Content starts

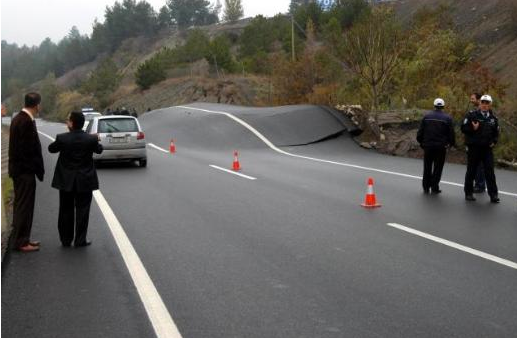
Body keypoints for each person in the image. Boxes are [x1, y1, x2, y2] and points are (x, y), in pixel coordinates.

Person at [48, 112, 103, 247]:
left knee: (65, 210)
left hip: (66, 181)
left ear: (72, 123)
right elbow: (99, 150)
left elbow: (51, 149)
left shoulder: (62, 138)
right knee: (83, 210)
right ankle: (80, 240)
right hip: (85, 180)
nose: (67, 122)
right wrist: (97, 139)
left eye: (68, 120)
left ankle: (66, 240)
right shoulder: (91, 139)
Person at [8, 92, 44, 252]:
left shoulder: (18, 119)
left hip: (18, 170)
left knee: (21, 205)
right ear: (37, 105)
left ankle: (21, 238)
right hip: (24, 172)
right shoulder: (26, 121)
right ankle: (21, 242)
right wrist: (35, 168)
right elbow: (28, 150)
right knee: (24, 206)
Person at [461, 95, 500, 203]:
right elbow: (463, 128)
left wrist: (494, 142)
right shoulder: (472, 115)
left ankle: (493, 195)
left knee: (490, 172)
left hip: (487, 149)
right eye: (483, 102)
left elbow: (496, 133)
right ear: (480, 103)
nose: (484, 105)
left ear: (490, 104)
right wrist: (473, 128)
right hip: (474, 148)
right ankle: (468, 193)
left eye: (487, 103)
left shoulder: (493, 118)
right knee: (471, 171)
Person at [417, 98, 456, 194]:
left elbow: (420, 133)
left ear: (434, 106)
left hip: (428, 146)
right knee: (438, 168)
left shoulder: (426, 117)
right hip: (441, 147)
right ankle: (434, 187)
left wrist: (422, 143)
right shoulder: (447, 118)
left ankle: (426, 187)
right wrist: (450, 144)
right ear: (443, 106)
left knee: (427, 167)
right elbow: (451, 134)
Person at [468, 93, 487, 193]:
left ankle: (480, 185)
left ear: (479, 100)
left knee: (479, 166)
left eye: (473, 99)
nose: (471, 100)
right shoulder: (475, 112)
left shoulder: (483, 113)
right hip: (475, 143)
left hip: (481, 144)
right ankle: (479, 184)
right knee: (478, 166)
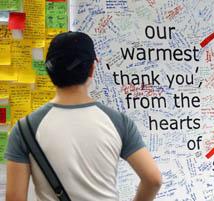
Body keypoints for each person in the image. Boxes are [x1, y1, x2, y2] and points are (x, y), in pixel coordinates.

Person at [5, 31, 162, 201]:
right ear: (92, 68)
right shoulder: (118, 122)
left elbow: (14, 198)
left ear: (49, 70)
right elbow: (153, 180)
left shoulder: (24, 128)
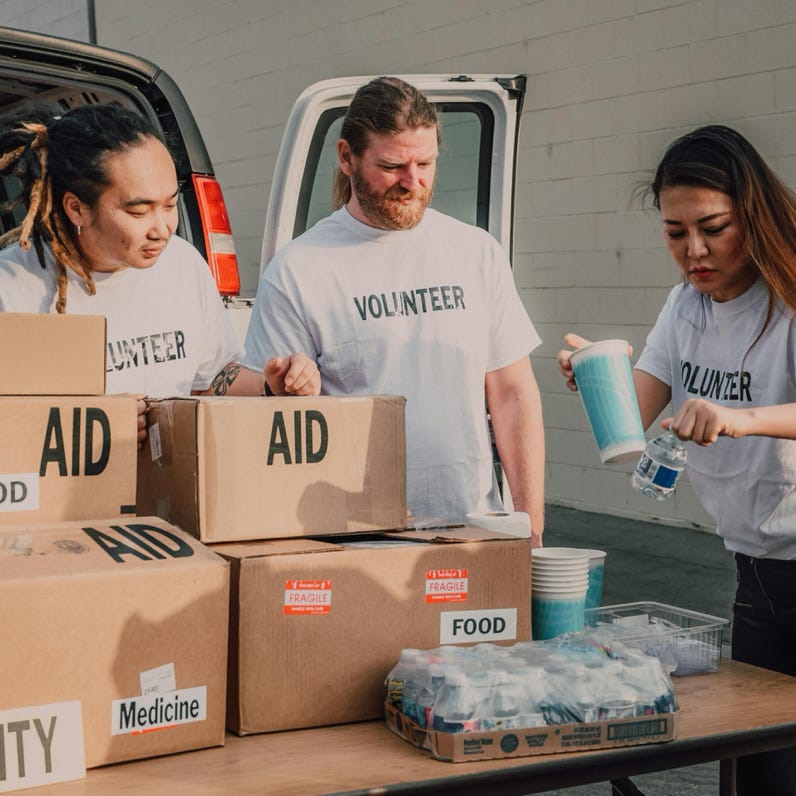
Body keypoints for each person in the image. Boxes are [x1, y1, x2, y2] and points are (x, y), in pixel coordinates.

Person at [558, 125, 796, 796]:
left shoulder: (789, 296)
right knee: (757, 773)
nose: (694, 251)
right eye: (674, 232)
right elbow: (633, 418)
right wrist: (594, 373)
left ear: (750, 213)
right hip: (756, 574)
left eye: (713, 227)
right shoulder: (686, 305)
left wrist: (741, 419)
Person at [242, 76, 545, 545]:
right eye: (392, 165)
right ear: (346, 158)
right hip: (355, 539)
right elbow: (279, 429)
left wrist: (531, 526)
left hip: (475, 530)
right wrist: (285, 386)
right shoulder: (299, 270)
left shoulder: (475, 252)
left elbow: (511, 394)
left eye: (425, 163)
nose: (413, 182)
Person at [0, 104, 318, 444]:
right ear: (77, 208)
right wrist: (93, 425)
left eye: (169, 205)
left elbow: (210, 380)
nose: (163, 229)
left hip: (171, 489)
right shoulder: (14, 288)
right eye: (139, 211)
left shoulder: (183, 264)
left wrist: (273, 387)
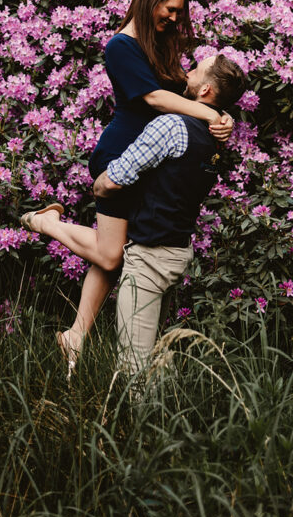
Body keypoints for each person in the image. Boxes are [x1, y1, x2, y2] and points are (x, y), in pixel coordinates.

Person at [20, 0, 234, 371]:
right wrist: (210, 112)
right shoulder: (121, 47)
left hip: (151, 162)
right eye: (170, 10)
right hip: (121, 157)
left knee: (112, 256)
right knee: (110, 253)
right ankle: (46, 222)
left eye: (179, 13)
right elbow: (154, 99)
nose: (174, 19)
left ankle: (76, 337)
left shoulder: (163, 46)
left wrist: (221, 117)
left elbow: (188, 91)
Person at [92, 53, 247, 374]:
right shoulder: (215, 137)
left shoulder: (171, 126)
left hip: (149, 257)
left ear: (205, 91)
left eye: (194, 71)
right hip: (177, 253)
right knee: (152, 356)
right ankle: (161, 411)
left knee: (133, 367)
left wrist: (101, 185)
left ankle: (138, 419)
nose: (186, 74)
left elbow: (117, 177)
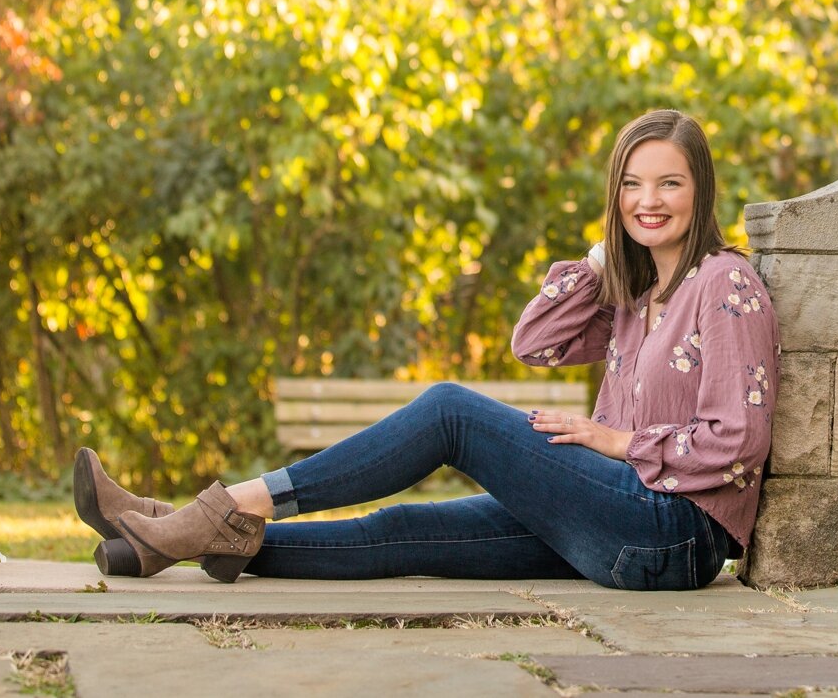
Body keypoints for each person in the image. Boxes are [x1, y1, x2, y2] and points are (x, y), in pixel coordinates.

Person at [69, 108, 779, 591]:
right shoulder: (630, 294)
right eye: (630, 183)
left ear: (700, 189)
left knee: (450, 412)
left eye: (668, 183)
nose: (646, 199)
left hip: (671, 532)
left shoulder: (726, 283)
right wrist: (600, 262)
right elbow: (535, 340)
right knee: (404, 531)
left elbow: (737, 442)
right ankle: (170, 532)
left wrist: (613, 438)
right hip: (613, 517)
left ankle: (235, 501)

Content ends

# Problem to solve:
Write out, exactly, the lines of the material from the very first through the line containing "nose: (67, 122)", and leave out every picture.

# Worked solution:
Body keypoints for each person in the image. Boxes are [x1, y1, x2, y2] and points are (x, y), in pixel coordinates.

Person at [48, 112, 103, 247]:
left knee: (65, 210)
left hip: (66, 181)
left ear: (72, 123)
right elbow: (99, 150)
left elbow: (51, 149)
left shoulder: (62, 138)
right knee: (83, 210)
right ankle: (80, 240)
right hip: (85, 180)
nose: (67, 122)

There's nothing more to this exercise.